How Apple made it easier to hack iTunes backups with iOS 10

A Russian cybersecurity firm exploited changes in iPhone and iPad software to expose passwords used to protect encrypted data. Experts say it's a technique that law enforcement could use to break into Apple products.

Apple positioned iOS 10 as a step forward in iPhone security. But soon after the operating system debuted, researchers discovered a flaw that could allow hackers to force their way into the encrypted files created when iOS 10 devices are backed up to a desktop computer via iTunes.

These backups can contain information about the apps installed on a device, the messages stored on the device, and potentially any passwords that have been saved to the iOS keychain.

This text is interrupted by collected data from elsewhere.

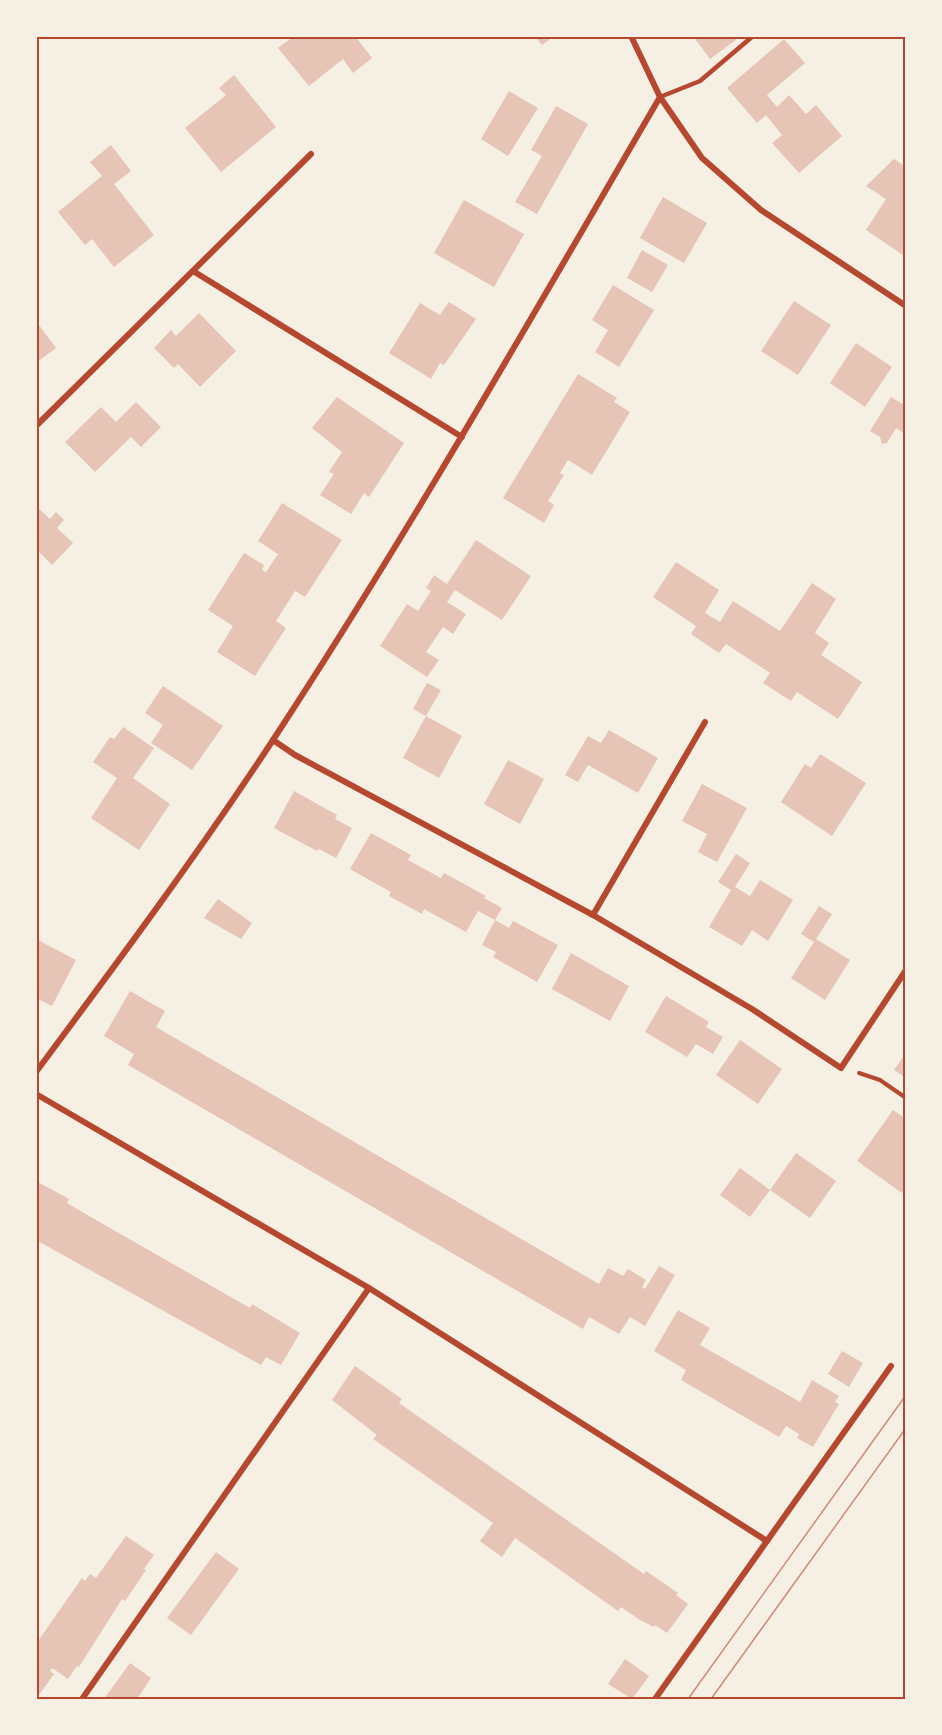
<svg xmlns="http://www.w3.org/2000/svg" width="942" height="1735" viewBox="0 0 942 1735" font-family="Raleway,sans-serif">
<style>
.building{fill:#e6c5b7}
.lines{fill:none;stroke-linecap:round;stroke-linejoin:round}
.path{stroke:#b5482f;stroke-width:4}
.service{stroke:#b5482f;stroke-width:4.5}
.minor{stroke:#b5482f;stroke-width:6}
.tram{stroke:#cf8b77;stroke-width:1.5}
.neatline{fill:none;stroke:#b5482f;stroke-width:2}
</style>
<rect width="100%" height="100%" fill="#f6efe4"/>
<!-- building -->
<g class="building">
<path d="M294,36H355L372,58L353,73L343,59L309,86L278,48Z"/>
<path d="M535,36H554L542,45Z"/>
<path d="M693,36H741L710,59Z"/>
<path d="M784,39L805,63L767,95L777,107L789,95L806,114L816,105L842,136L799,173L772,143L782,135L766,115L757,123L727,88Z"/>
<path d="M234,75L276,127L221,172L185,128L226,95L219,88Z"/>
<path d="M509,91L538,108L508,156L481,139Z"/>
<path d="M556,106L588,124L537,214L515,202L542,156L531,150Z"/>
<path d="M111,145L131,171L114,184L154,235L114,267L92,239L85,245L58,212L102,176L90,162Z"/>
<path d="M894,159L906,167V249L903,255L866,230L886,199L866,186Z"/>
<path d="M663,197L707,223L684,263L640,238Z"/>
<path d="M464,200L524,234L494,287L434,253Z"/>
<path d="M642,250L668,265L652,292L627,278Z"/>
<path d="M613,285L654,310L619,367L595,352L608,330L592,320Z"/>
<path d="M794,301L831,325L798,375L761,351Z"/>
<path d="M449,302L476,319L444,365L440,363L431,379L389,353L420,303L440,315Z"/>
<path d="M199,313L236,351L200,387L178,364L174,368L154,348L171,330L176,336Z"/>
<path d="M36,321L56,348L36,363Z"/>
<path d="M856,343L892,367L865,407L830,383Z"/>
<path d="M578,374L617,398L614,402L630,412L592,475L568,460L560,473L564,475L548,501L554,505L544,523L503,498Z"/>
<path d="M337,397L404,443L369,497L364,493L351,514L320,495L334,474L329,472L342,452L312,428Z"/>
<path d="M891,397L906,406V435L896,428L887,443L882,444L880,437L870,431Z"/>
<path d="M136,402L161,427L141,447L131,437L95,472L65,442L101,407L116,422Z"/>
<path d="M282,503L342,540L305,597L295,591L276,621L286,628L255,676L217,652L233,626L208,610L244,553L264,565L262,570L266,572L278,554L258,541Z"/>
<path d="M36,506L50,519L56,512L64,520L57,528L73,543L52,565L36,549Z"/>
<path d="M476,540L531,576L502,620L455,590L447,602L466,614L453,634L443,627L426,652L439,660L427,677L380,646L407,604L418,611L431,591L426,588L434,575L447,584Z"/>
<path d="M676,562L719,590L705,613L720,622L733,601L780,631L812,583L836,599L815,633L829,643L821,655L862,682L838,719L797,692L791,701L763,683L770,673L726,644L719,653L691,634L696,626L653,597Z"/>
<path d="M427,683L441,690L426,716L413,709Z"/>
<path d="M163,686L223,726L192,770L151,743L163,725L145,713Z"/>
<path d="M426,716L462,736L439,778L403,758Z"/>
<path d="M123,727L154,748L133,778L170,804L139,850L91,818L117,778L93,762L110,737L114,739Z"/>
<path d="M609,730L658,758L638,793L588,765L578,782L565,775L588,736L601,743Z"/>
<path d="M820,754L866,783L832,836L781,802L805,764L811,768Z"/>
<path d="M508,760L544,779L520,824L484,804Z"/>
<path d="M702,784L747,808L717,862L698,852L707,834L682,821Z"/>
<path d="M294,791L337,815L335,819L352,828L336,858L319,849L317,851L274,828Z"/>
<path d="M371,833L411,855L408,860L441,878L444,873L486,896L484,898L502,908L495,920L478,911L466,932L424,909L422,914L389,896L391,892L350,869Z"/>
<path d="M736,854L750,863L735,887L750,896L760,880L793,900L768,941L752,930L742,946L709,927L731,890L718,882Z"/>
<path d="M218,899L252,923L241,939L204,918Z"/>
<path d="M819,906L832,914L816,939L850,960L825,1000L791,978L814,942L801,934Z"/>
<path d="M495,920L509,928L513,921L558,945L537,982L493,957L496,952L482,945Z"/>
<path d="M38,940L76,960L52,1006L36,998V944Z"/>
<path d="M571,953L629,986L610,1021L552,989Z"/>
<path d="M130,991L165,1011L156,1027L599,1284L608,1268L623,1276L628,1269L646,1280L642,1287L645,1289L659,1266L675,1275L645,1326L630,1317L619,1334L589,1317L583,1329L128,1065L134,1054L104,1036Z"/>
<path d="M666,996L709,1022L706,1027L723,1037L713,1054L696,1044L687,1057L645,1032Z"/>
<path d="M740,1040L782,1069L758,1104L716,1075Z"/>
<path d="M906,1053V1078L894,1070Z"/>
<path d="M893,1110L906,1119V1187L902,1193L857,1161Z"/>
<path d="M796,1153L836,1181L810,1218L770,1190Z"/>
<path d="M740,1168L770,1190L750,1217L720,1195Z"/>
<path d="M36,1181L69,1199L67,1203L103,1224L250,1308L252,1304L300,1333L281,1365L266,1357L261,1365L36,1240Z"/>
<path d="M678,1310L710,1328L700,1345L800,1402L812,1380L839,1396L835,1402L839,1404L813,1447L797,1438L799,1434L786,1426L779,1437L681,1380L686,1370L654,1351Z"/>
<path d="M842,1351L863,1363L849,1387L828,1374Z"/>
<path d="M355,1366L402,1399L399,1403L644,1574L646,1571L678,1593L676,1595L688,1604L667,1633L655,1625L654,1627L640,1620L621,1607L618,1611L515,1538L502,1557L480,1541L493,1523L373,1439L377,1435L332,1400Z"/>
<path d="M126,1536L154,1555L144,1569L146,1570L125,1601L122,1599L79,1667L77,1666L68,1679L52,1668L50,1671L54,1674L36,1699V1644L82,1578L85,1581L90,1574L96,1578Z"/>
<path d="M216,1552L239,1569L191,1635L167,1618Z"/>
<path d="M625,1659L649,1676L632,1699L608,1684Z"/>
<path d="M130,1663L151,1678L137,1699H104Z"/>
</g>
<g class="lines">
<!-- path -->
<path class="path" d="M859,1073L880,1080L906,1098"/>
<!-- service -->
<path class="service" d="M660,97L700,81L753,36"/>
<!-- minor -->
<g class="minor">
<path d="M660,97L702,158L761,210L906,306"/>
<path d="M193,271L462,437"/>
<path d="M36,426L311,154"/>
<path d="M273,740L295,755L593,915L752,1009L841,1068L906,970"/>
<path d="M593,915L705,722"/>
<path d="M36,1072C117,963 198,854 273,740C410,531 534,313 660,97L631,36"/>
<path d="M36,1094L369,1288L767,1541"/>
<path d="M82,1699L369,1288"/>
<path d="M655,1699L891,1366"/>
</g>
<!-- tram -->
<g class="tram">
<path d="M688,1699L906,1395"/>
<path d="M711,1699L906,1428"/>
</g>
</g>
<!-- border -->
<rect width="942" height="1735" fill="none" stroke="#f6efe4" stroke-width="75"/>
<rect x="38" y="38" width="866" height="1660" class="neatline"/>
</svg>
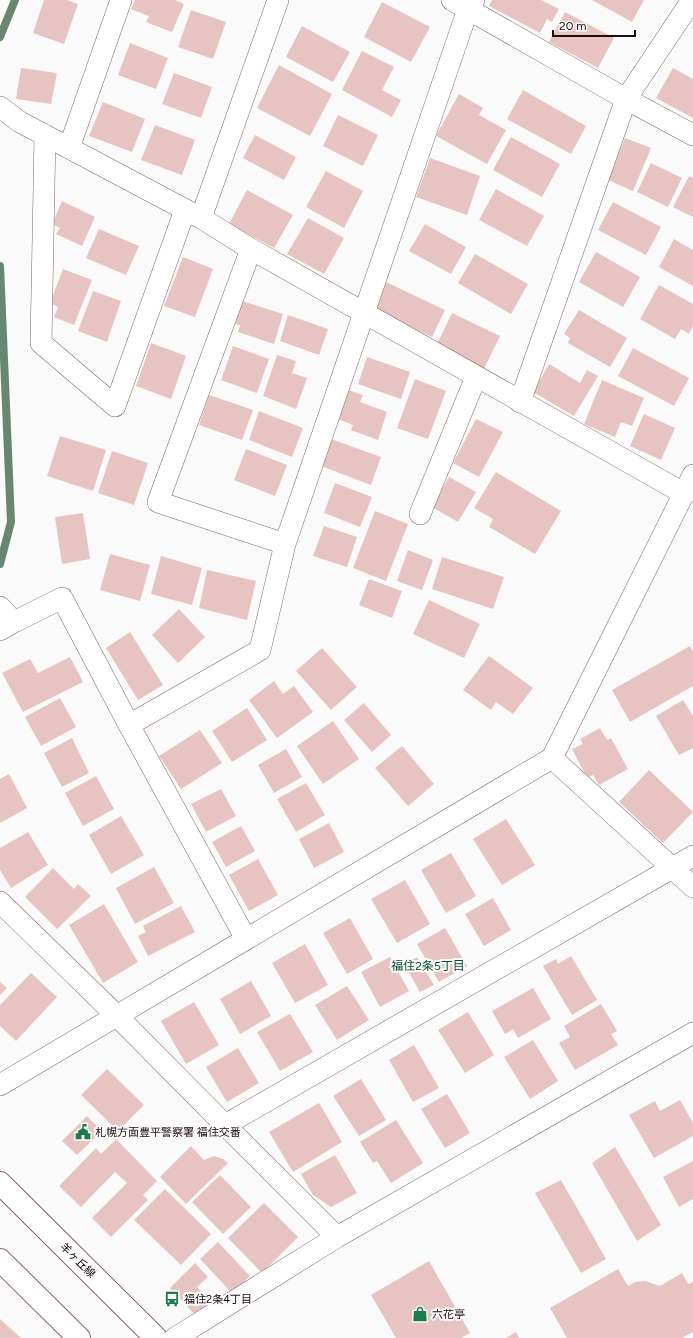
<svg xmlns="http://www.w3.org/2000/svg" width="693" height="1338" font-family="Figtree,'Noto Sans JP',sans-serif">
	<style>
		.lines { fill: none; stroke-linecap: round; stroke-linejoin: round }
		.stream { stroke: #688772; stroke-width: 8 }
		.building { fill: #e7c4c2 }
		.street-casing { stroke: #846564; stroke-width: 22 }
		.primary-casing { stroke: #846564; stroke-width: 24 }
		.street { stroke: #fff; stroke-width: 21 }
		.primary { stroke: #fff; stroke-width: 22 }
		.labels { text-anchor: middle; stroke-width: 4; stroke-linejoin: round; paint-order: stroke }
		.poi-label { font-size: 11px; fill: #1a0f0e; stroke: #fafafa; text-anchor: start }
		.street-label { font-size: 11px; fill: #1a0f0e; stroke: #fafafa }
		.neighbourhood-label { font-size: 12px; fill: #0b4c30; stroke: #fafafa }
	</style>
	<rect width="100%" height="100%" fill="#fafafa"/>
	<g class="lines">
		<path class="stream" d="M0 37 15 0
			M0 266 11 522 0 564"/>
	</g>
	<path class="building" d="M44 0H67L78 4 64 44 33 33Z
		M135 0H175L184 4 172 32 146 22 149 16 131 9Z
		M492 0H541L559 9 552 22 547 19 540 33 489 6Z
		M592 0H644L632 22Z
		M382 2 430 27 411 62 364 37Z
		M191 10 226 22 213 59 178 47Z
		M565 12 614 38 598 68 549 42Z
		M302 26 350 52 333 82 286 57Z
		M130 43 168 58 156 89 118 75Z
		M362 51 394 67 382 90 401 100 392 117 342 90Z
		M279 65 332 94 310 136 257 108Z
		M21 68 57 73 51 104 16 99Z
		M673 68 693 79V118L656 98Z
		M174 73 212 87 201 118 162 104Z
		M523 90 586 126 571 154 507 119Z
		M459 94 483 108 479 115 506 130 487 164 436 136Z
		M103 102 145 119 132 152 89 136Z
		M338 115 378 135 363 166 323 146Z
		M155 125 195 140 182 175 141 160Z
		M255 135 296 157 284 180 243 158Z
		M511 137 560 164 542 197 493 170Z
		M625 138 651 148 633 191 608 180Z
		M430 158 480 176 467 215 416 197Z
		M651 163 682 178 668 207 637 192Z
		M326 171 363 191 344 228 306 207Z
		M689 176 693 178V217L673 207Z
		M496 189 544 216 527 246 479 220Z
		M247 190 293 215 274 248 229 224Z
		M62 201 95 217 82 246 56 234 60 228 52 224Z
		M613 202 661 227 646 255 598 230Z
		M308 218 344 238 324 274 287 254Z
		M425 224 466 247 451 274 409 251Z
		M99 229 139 246 126 275 86 258Z
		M674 239 693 250V286L659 267Z
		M596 252 640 277 623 307 579 282Z
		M475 254 528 284 511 314 458 283Z
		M183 257 213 269 195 317 164 306Z
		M63 269 92 280 74 325 54 317 58 307 50 303Z
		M386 282 445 310 432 337 373 309Z
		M659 285 693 304V326L689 334 681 329 675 339 640 319Z
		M93 291 121 301 107 342 78 331Z
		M239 300 283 314 274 344 238 332 240 325 232 323Z
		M579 310 627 338 610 367 568 343 570 338 564 334Z
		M452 313 500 336 484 369 436 346Z
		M288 315 328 329 319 355 280 341Z
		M151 343 186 356 171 399 136 386Z
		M233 346 269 359 257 393 221 380Z
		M633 348 689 378 674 406 618 376Z
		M277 355 296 361 292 373 307 378 296 409 263 396Z
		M367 357 410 372 401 399 358 384Z
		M549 364 580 383 587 370 598 376 574 416 533 392Z
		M415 379 446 391 428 439 397 428Z
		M602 380 644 398 632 426 621 422 615 437 584 424Z
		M348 390 363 395 360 402 387 412 378 440 351 430 353 425 338 419Z
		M209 395 253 410 242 440 199 425Z
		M259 411 303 428 292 457 249 440Z
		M644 414 675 428 661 460 630 446Z
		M476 419 503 432 479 477 453 463Z
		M60 436 106 450 93 491 47 476Z
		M331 439 381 457 371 485 321 466Z
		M246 449 287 465 275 496 234 480Z
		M112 451 148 463 134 505 98 493Z
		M496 472 561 511 535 554 489 527 493 519 474 508Z
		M449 477 476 492 458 522 432 507Z
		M335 483 372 497 360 527 324 513Z
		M375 511 408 524 386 581 353 568Z
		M83 513 90 559 62 564 55 517Z
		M324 526 357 537 347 567 313 556Z
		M408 550 433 560 422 590 397 581Z
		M110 554 150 565 140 601 100 590Z
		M161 556 202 568 192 605 151 594Z
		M442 557 504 577 493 609 432 589Z
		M207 570 256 581 247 620 199 608Z
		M369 579 402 591 392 618 359 605Z
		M429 600 480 624 464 658 413 634Z
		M179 609 205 637 178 663 152 635Z
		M130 632 163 685 138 700 106 648Z
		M690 646 693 652V686L630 722 612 690Z
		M322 648 357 687 331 710 296 671Z
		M489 656 533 688 513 714 496 702 491 710 463 690Z
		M70 657 83 682 23 712 2 673 30 659 38 673Z
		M274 681 283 694 294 686 313 712 277 738 249 700Z
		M60 698 76 727 41 746 25 717Z
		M683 700 693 716V748L679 755 656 716Z
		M364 703 391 735 372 752 344 720Z
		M247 708 267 740 232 762 212 731Z
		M333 721 359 759 323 784 297 746Z
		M600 728 607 740 611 738 628 769 599 785 593 775 587 778 572 749 583 744 580 739Z
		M200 730 222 763 181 789 159 756Z
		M72 738 89 773 62 787 44 753Z
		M402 746 434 784 408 806 375 768Z
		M286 749 302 777 274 793 258 765Z
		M649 770 693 812 663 843 619 802Z
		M9 774 27 808 0 823V779Z
		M96 776 114 809 83 826 65 793Z
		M306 783 325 815 296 832 277 799Z
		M221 789 236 816 206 832 191 804Z
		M121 816 144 855 111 874 89 835Z
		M506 819 535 865 502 885 473 839Z
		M329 823 344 852 314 868 299 839Z
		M241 826 255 851 226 867 212 842Z
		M28 832 48 865 11 888 0 870V848Z
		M451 853 476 896 446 913 421 870Z
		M258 859 278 895 249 911 229 875Z
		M154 867 174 903 135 924 116 888Z
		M53 868 74 889 78 884 91 896 57 929 25 897Z
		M405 880 430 924 397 943 371 899Z
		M493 898 511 930 484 946 465 914Z
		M104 904 138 962 103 983 69 925Z
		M181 906 195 932 148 956 138 936 146 932 143 926Z
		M350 918 373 959 347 974 323 933Z
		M445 928 467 966 439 982 417 944Z
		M305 944 328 985 295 1003 272 963Z
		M571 956 597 1000 572 1015 543 966 556 959 558 964Z
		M390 957 409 991 380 1007 361 972Z
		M417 957 434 985 420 992 404 964Z
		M31 973 57 997 16 1041 0 1026V1005Z
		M251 981 271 1016 240 1034 220 999Z
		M0 982 7 988 0 995Z
		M347 986 369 1020 337 1040 315 1005Z
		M533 988 551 1019 518 1038 513 1029 505 1034 492 1011Z
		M194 1002 219 1045 186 1064 161 1021Z
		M601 1004 617 1031 611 1034 618 1045 575 1070 559 1043 570 1037 564 1026Z
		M468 1012 494 1055 465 1073 438 1030Z
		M290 1014 313 1052 280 1071 257 1032Z
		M533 1040 558 1081 530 1099 504 1057Z
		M414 1045 439 1088 413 1102 389 1060Z
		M238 1048 259 1083 227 1102 206 1067Z
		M107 1069 144 1105 118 1131 81 1095Z
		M361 1079 386 1120 359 1136 333 1096Z
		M447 1094 470 1133 445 1148 421 1109Z
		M680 1100 693 1123V1136L654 1158 629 1115 655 1101 660 1111Z
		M319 1103 342 1142 293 1172 269 1132Z
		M87 1116 102 1131 77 1155 62 1141Z
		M396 1120 423 1163 391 1183 377 1161 373 1163 360 1142Z
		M116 1139 157 1181 143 1195 148 1200 111 1237 92 1218 127 1183 115 1172 81 1207 59 1186 96 1148 101 1154Z
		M191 1146 204 1160 214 1156 223 1159 228 1163 186 1204 160 1177Z
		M615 1147 661 1225 637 1241 592 1163Z
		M335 1155 357 1193 331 1207 313 1195 301 1174Z
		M693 1161V1199L679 1207 663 1177Z
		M220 1175 251 1207 223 1234 192 1202Z
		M561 1180 606 1259 581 1273 535 1193Z
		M165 1189 211 1234 181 1265 134 1220Z
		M264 1203 298 1237 262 1273 228 1238Z
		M218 1242 250 1276 232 1293 200 1259Z
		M429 1261 470 1333 461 1338H396L371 1295Z
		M195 1263 208 1277 197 1287 211 1302 196 1316 170 1288Z
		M618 1269 628 1286 635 1282 645 1281 660 1286 682 1273 688 1284 693 1282V1332L682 1338H567L550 1308Z
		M0 1319 21 1338H0Z
		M516 1332 519 1338H506Z"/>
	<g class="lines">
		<defs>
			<path id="street" d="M452 0 626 99 693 135
				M0 107 20 122 201 218 251 249 685 494
				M45 135 41 343 115 406 185 210
				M69 148 121 0
				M201 218 278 0
				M251 249 158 502 285 544
				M520 402 626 99 692 0
				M420 514 476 377
				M0 607 14 622 0 630
				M14 622 62 598 129 725 260 650 285 544 468 9 474 0
				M129 725 246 939
				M552 758 693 887
				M0 902 117 1016 225 1125 693 856
				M0 1085 552 758 693 475
				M225 1125 337 1237
				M175 1338 337 1237 693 1033"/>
			<path id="primary" d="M0 1183 156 1338
				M0 1260 79 1338"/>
		</defs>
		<use href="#street" class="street-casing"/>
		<use href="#primary" class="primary-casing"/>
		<use href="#street" class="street"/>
		<use href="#primary" class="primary"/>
	</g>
	<defs>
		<symbol id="civic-bare" viewBox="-9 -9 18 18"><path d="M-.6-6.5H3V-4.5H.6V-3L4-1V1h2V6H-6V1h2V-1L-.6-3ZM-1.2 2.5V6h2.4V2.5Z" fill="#1f7c51" stroke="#fafafa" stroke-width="2.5" paint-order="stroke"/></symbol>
		<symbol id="bus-bare" viewBox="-9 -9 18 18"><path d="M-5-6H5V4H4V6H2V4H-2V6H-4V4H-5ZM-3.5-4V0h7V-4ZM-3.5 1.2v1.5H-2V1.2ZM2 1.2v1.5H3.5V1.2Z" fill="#1f7c51" stroke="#fafafa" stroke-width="2.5" paint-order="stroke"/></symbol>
		<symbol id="shop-bare" viewBox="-9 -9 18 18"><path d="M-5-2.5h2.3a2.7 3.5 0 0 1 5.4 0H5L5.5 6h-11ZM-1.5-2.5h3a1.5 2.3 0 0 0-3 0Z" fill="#1f7c51" stroke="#fafafa" stroke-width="2.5" paint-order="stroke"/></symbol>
	</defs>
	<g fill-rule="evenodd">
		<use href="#civic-bare" x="72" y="1121" width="22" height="22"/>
		<use href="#bus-bare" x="161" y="1288" width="22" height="22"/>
		<use href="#shop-bare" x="409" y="1303" width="22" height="22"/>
	</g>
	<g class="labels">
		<g class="poi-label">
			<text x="95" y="1136">札幌方面豊平警察署 福住交番</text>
			<text x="184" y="1303">福住2条4丁目</text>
			<text x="432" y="1318">六花亭</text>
		</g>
		<g class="street-label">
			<text transform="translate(78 1260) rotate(45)" y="4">羊ヶ丘線</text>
		</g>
		<g class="neighbourhood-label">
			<text x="428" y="970">福住2条5丁目</text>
		</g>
	</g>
	<path d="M553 30v6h82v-6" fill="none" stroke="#1a0f0e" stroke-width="2"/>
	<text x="559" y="30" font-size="12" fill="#1a0f0e" stroke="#fafafa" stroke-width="3" paint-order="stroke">20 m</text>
</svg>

Backups are typically used to restore data after a software malfunction; they can also be used to move information to a new device without having to go through a complicated setup process.

Elcomsoft, a Russian company that sells digital forensics software to law enforcement agencies and consumers alike, revealed on Sept. 23 that iOS 10 backups are easier to break into than backups made with iOS 9. The company said its software can guess 2,400 passwords per second on iOS 9 backups; it can make six million guesses per second on iOS 10 backups.

The problem was caused by a change to the file system used to store these device backups. With iOS 10, Apple stores an easy-to-crack representation of the password used to protect these backups as well as a more secure version. Elcomsoft’s tools focus on the weaker protections to make more password guesses per second and, potentially, gain access to those sensitive files.

"We usually see that new versions of password protection are only being improved, but Apple took a step back with iOS 10," said Elcomsoft chief executive Vladimir Katalov. "Hopefully, it's a simple mistake. Probably when they changed the iTunes file format they left that part of the code in for debugging purposes or whatever and just forgot to remove it from the release version."

Apple did not respond to a request for comment. The company did tell Fortune, however, that it plans to fix the problem in an upcoming security update. It's not clear when that update will be released, or whether Apple will be able to secure backups created with the current version of iOS 10. If it doesn't, people could still be vulnerable to this attack even if they update their devices.

That could be a problem if Elcomsoft’s tools are improved. Mr. Katalov said that if the company moved its algorithms to a more powerful graphics processing unit, it might be able to make 100 million password guesses per second. This would put even more people at risk of being hacked.

The good news is that Elcomsoft's tool requires physical access to the computer on which the backups are stored, which means it can't currently be used to remotely break into this sensitive data. "There is actually almost no risk to most consumers," Katalov says. "I would say that this discovery is probably most interesting not for regular users, but for law enforcement agencies."

Andrew Blaich, a security researcher at the mobile security company Lookout, agrees.

"For most people this is a low risk," he says. "It's a very interesting find by the researchers, and it's definitely going to be useful for forensic investigators, but once things are fixed you should be able to delete the existing backup and then back everything up again to have a low risk of attack."

Despite rallies in support of Apple's stance against the FBI after the agency requested help unlocking the San Bernardino, Calif., shooter's iPhone, most Americans appear to have little problem with law enforcements' use of hacking tools.

A recent Pew survey showed that most people seek to protect their privacy against "hackers or criminals" or "people from your past." Relatively few – just 5 percent and 4 percent, respectively – worried about keeping their information safe from "the government" or "law enforcement."

Yet Katalov and Mr. Blaich disagree on how consumers should respond to this development.

Katalov says that this might push people to use iCloud backups, which can have two-factor authentication enabled and would help defend against exploits like this, while Blaich says it's better to have something as sensitive as a device backup stored locally instead of up in somebody else's cloud.

"The best thing to really consider is that if you do have data that you don't want other people to know or see it's probably best not to have it backed up," Blaich says. "People are able to actively choose what they want to back up, and decide if they want to back up messages, photos, etc. I would definitely say to exercise caution if you are concerned about those types of things."